#### EXCERPTED PASSAGE ####

08 Dec 2017 at 09:02hrs | Views
I had everything that I required for an unexpected voyage to green terrestrial ecstasy with me: a bag full of clothes, one sizzling hot music CD and plenty of passion for life. I left Harare at ten o'clock on a Thursday morning and reached Tsonzo, a village in Manicaland, a little over two o'clock in the afternoon.

It was a bright and sunny summer day, so I enjoyed the 300 km long journey.
My ancestors had travelled this route over a million times and I had laid my eyes on this fine stretch of glorious earth several times a year since the day I was born.

So I knew the road well. I knew the struggles of the characterless people ferrying blocks of firewood in small wheelbarrows on the small farms adjacent to the highway very well.

I knew the terrain perfectly well as I raced down the ever-winding scenic highway with Credence and Wellington, two close friends. We stopped by a roadside shop in Headlands for refreshments and made another stop by the shops located at Odzi Bridge.

We talked a whole lot about sweet nothing and listened to the sounds of Zvakanaka Zvakadaro echoing in the background. We laughed about nothing in particular, but enjoyed the camaraderie of a trip to rural Manicaland.

When I got to Tsonzo in the early afternoon I greeted Babamukuru Arthur and Maiguru Maggie and a few relatives that lived nearby, exchanged pleasantries with everyone I thought I should know well, and promptly had a cold beer at the bottle store run by my nephews.

I was ecstatic and animated in such company. So I paid my grandmother a visit before the inebriating spirit of the occasion numbed my faculties.

Mbuya Mhaka lived on the opposite end of the communal homestead. I found her seated in her kitchen hut in grave silence.

####

REQUIRED TASKS —
1 - Reproduce everything in the Tsonzo travel passage from "It was a bright" down to "highway very well.".
2 - Answer these questions using the Tsonzo travel passage.
(a) At what time and on which day did the writer leave Harare?
(b) Where did the travelers stop for refreshments?
(c) Where was Mbuya Mhaka when the writer found her?

#### EXCERPTED DATA ####

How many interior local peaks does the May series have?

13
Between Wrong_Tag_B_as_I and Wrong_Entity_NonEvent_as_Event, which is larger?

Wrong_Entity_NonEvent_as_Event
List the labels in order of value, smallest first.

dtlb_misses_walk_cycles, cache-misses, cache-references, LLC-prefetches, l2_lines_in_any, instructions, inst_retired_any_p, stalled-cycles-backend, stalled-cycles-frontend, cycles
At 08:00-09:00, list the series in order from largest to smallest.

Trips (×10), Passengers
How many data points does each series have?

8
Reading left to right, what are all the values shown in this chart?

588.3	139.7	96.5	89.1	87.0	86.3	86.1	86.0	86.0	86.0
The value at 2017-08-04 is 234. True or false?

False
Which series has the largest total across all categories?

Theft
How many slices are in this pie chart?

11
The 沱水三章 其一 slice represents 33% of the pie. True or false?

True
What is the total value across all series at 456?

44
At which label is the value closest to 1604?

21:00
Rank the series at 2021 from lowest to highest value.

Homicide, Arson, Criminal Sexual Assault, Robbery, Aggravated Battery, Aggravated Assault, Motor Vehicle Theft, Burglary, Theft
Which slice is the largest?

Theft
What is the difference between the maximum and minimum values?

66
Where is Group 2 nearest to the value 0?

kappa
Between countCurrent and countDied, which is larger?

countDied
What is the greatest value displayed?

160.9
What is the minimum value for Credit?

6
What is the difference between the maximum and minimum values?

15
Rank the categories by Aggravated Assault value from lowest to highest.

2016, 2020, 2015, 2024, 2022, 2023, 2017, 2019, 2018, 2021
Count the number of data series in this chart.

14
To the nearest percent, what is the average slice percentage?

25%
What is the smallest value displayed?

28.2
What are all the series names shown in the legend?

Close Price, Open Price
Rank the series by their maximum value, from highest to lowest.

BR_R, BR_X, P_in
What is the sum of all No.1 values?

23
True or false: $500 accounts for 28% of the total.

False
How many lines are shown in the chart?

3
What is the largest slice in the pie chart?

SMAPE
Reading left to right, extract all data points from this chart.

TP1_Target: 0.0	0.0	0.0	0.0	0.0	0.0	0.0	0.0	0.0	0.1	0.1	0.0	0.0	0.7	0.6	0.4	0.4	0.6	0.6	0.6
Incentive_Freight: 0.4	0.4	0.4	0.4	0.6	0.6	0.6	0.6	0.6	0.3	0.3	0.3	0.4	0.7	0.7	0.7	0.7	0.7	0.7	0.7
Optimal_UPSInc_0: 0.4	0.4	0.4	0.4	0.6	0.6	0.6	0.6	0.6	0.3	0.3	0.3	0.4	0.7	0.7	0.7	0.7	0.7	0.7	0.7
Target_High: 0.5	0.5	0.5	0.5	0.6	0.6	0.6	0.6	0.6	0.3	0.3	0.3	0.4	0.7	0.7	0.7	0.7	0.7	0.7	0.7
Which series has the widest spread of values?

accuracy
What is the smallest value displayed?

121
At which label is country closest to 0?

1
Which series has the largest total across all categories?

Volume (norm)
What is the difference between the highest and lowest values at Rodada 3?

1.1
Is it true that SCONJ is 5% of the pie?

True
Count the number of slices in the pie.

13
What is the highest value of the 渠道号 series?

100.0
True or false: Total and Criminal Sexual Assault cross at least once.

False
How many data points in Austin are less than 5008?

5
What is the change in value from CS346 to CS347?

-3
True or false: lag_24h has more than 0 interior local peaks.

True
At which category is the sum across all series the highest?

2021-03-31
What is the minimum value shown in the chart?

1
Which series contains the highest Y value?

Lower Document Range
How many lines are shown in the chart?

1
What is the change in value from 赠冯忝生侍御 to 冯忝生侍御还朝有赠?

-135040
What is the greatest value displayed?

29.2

####

ACTIVITY ANSWERS —
1 -
It was a bright and sunny summer day, so I enjoyed the 300 km long journey.
My ancestors had travelled this route over a million times and I had laid my eyes on this fine stretch of glorious earth several times a year since the day I was born.

So I knew the road well. I knew the struggles of the characterless people ferrying blocks of firewood in small wheelbarrows on the small farms adjacent to the highway very well.

2 -
(a) At ten o'clock on a Thursday morning.
(b) At a roadside shop in Headlands.
(c) Seated in her kitchen hut, in grave silence.